■ **DATA FOR PROCESSING**:
------------------------------------------------------------------------

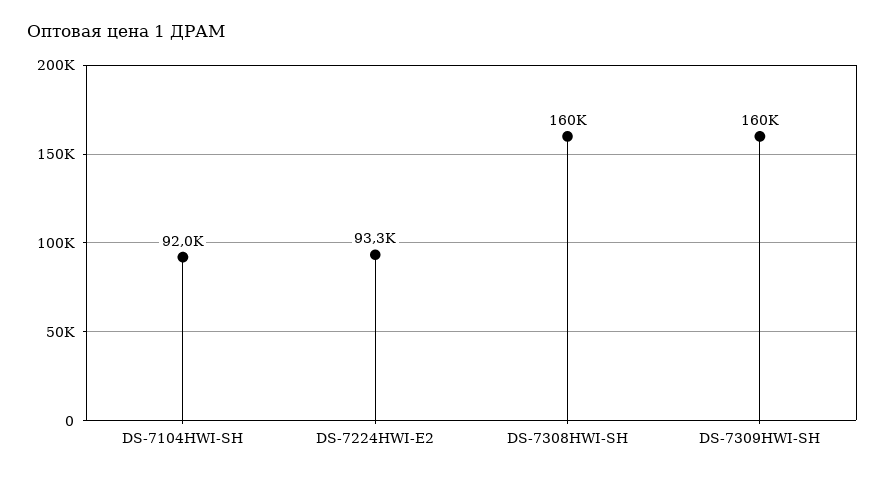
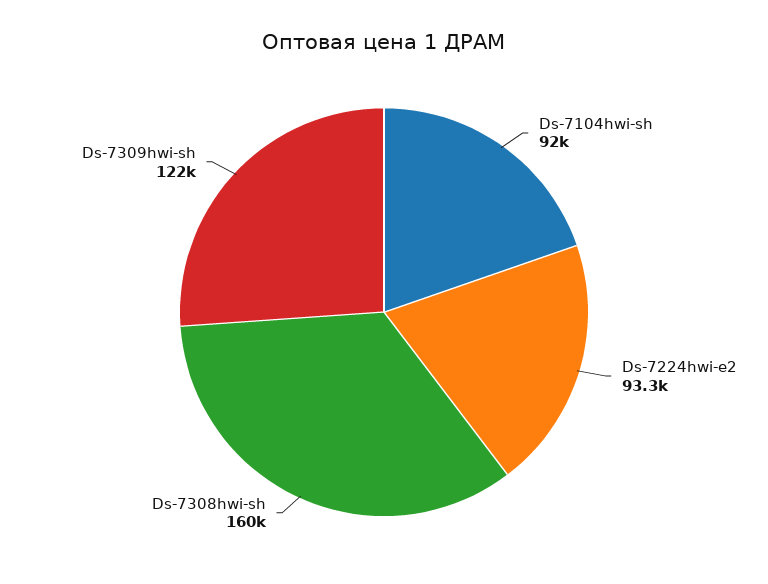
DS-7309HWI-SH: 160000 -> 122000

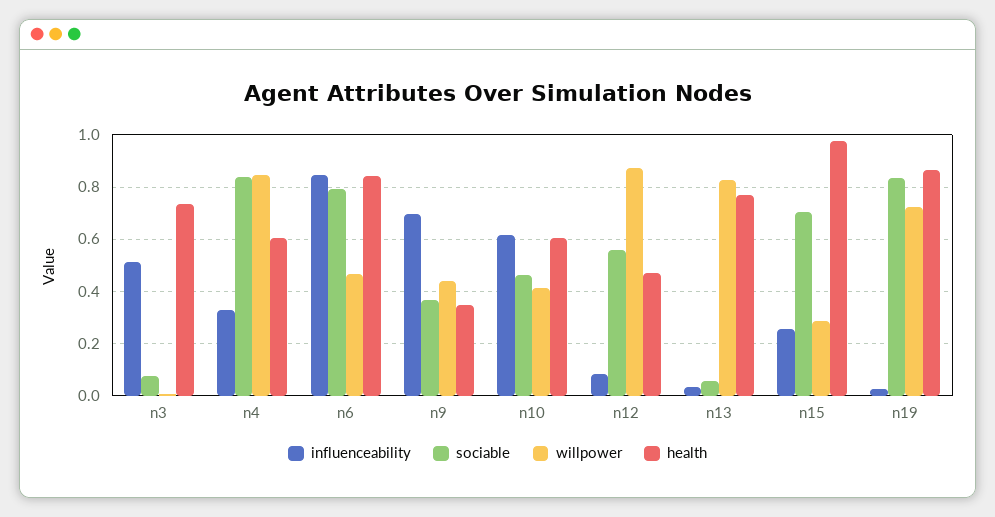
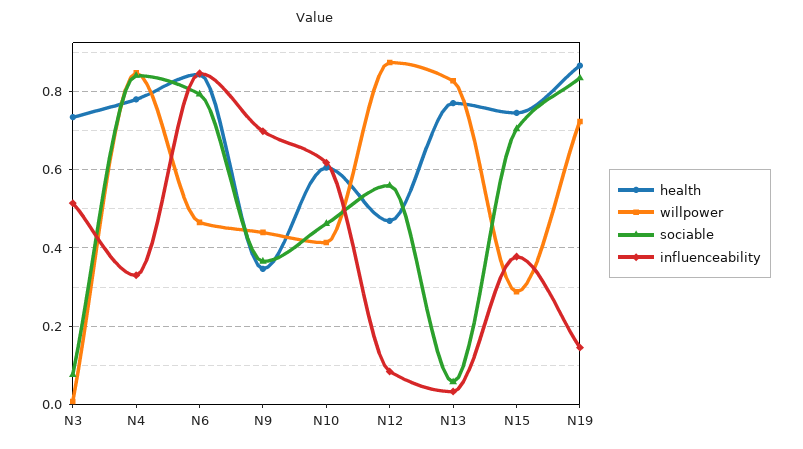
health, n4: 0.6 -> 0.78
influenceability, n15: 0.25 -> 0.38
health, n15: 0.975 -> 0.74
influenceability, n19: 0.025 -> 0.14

------------------------------------------------------------------------

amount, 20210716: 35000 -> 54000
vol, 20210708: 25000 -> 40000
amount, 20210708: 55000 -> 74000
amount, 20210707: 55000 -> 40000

------------------------------------------------------------------------

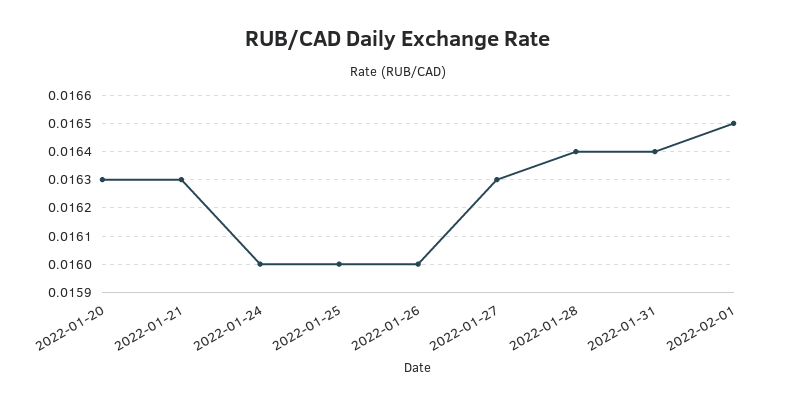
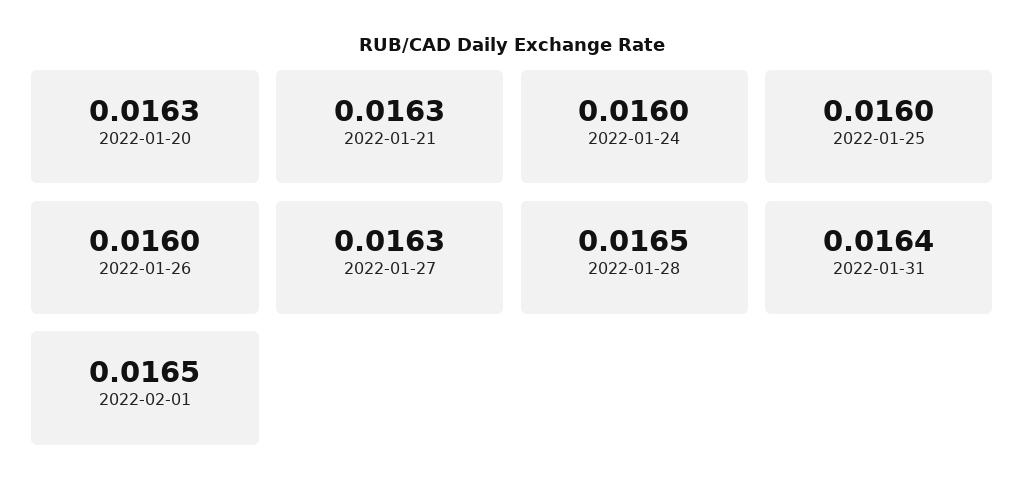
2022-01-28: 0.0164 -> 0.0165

------------------------------------------------------------------------

■ **TASK DIRECTIONS**: Please transcribe only the lines in the records above running from the line that has "influenceability, n15: 0.25 -> 0.38" through the line that has "influenceability, n19: 0.025 -> 0.14", both included, exactly as they appear.

■ **OUTPUT FOR THIS EXERCISE**:
influenceability, n15: 0.25 -> 0.38
health, n15: 0.975 -> 0.74
influenceability, n19: 0.025 -> 0.14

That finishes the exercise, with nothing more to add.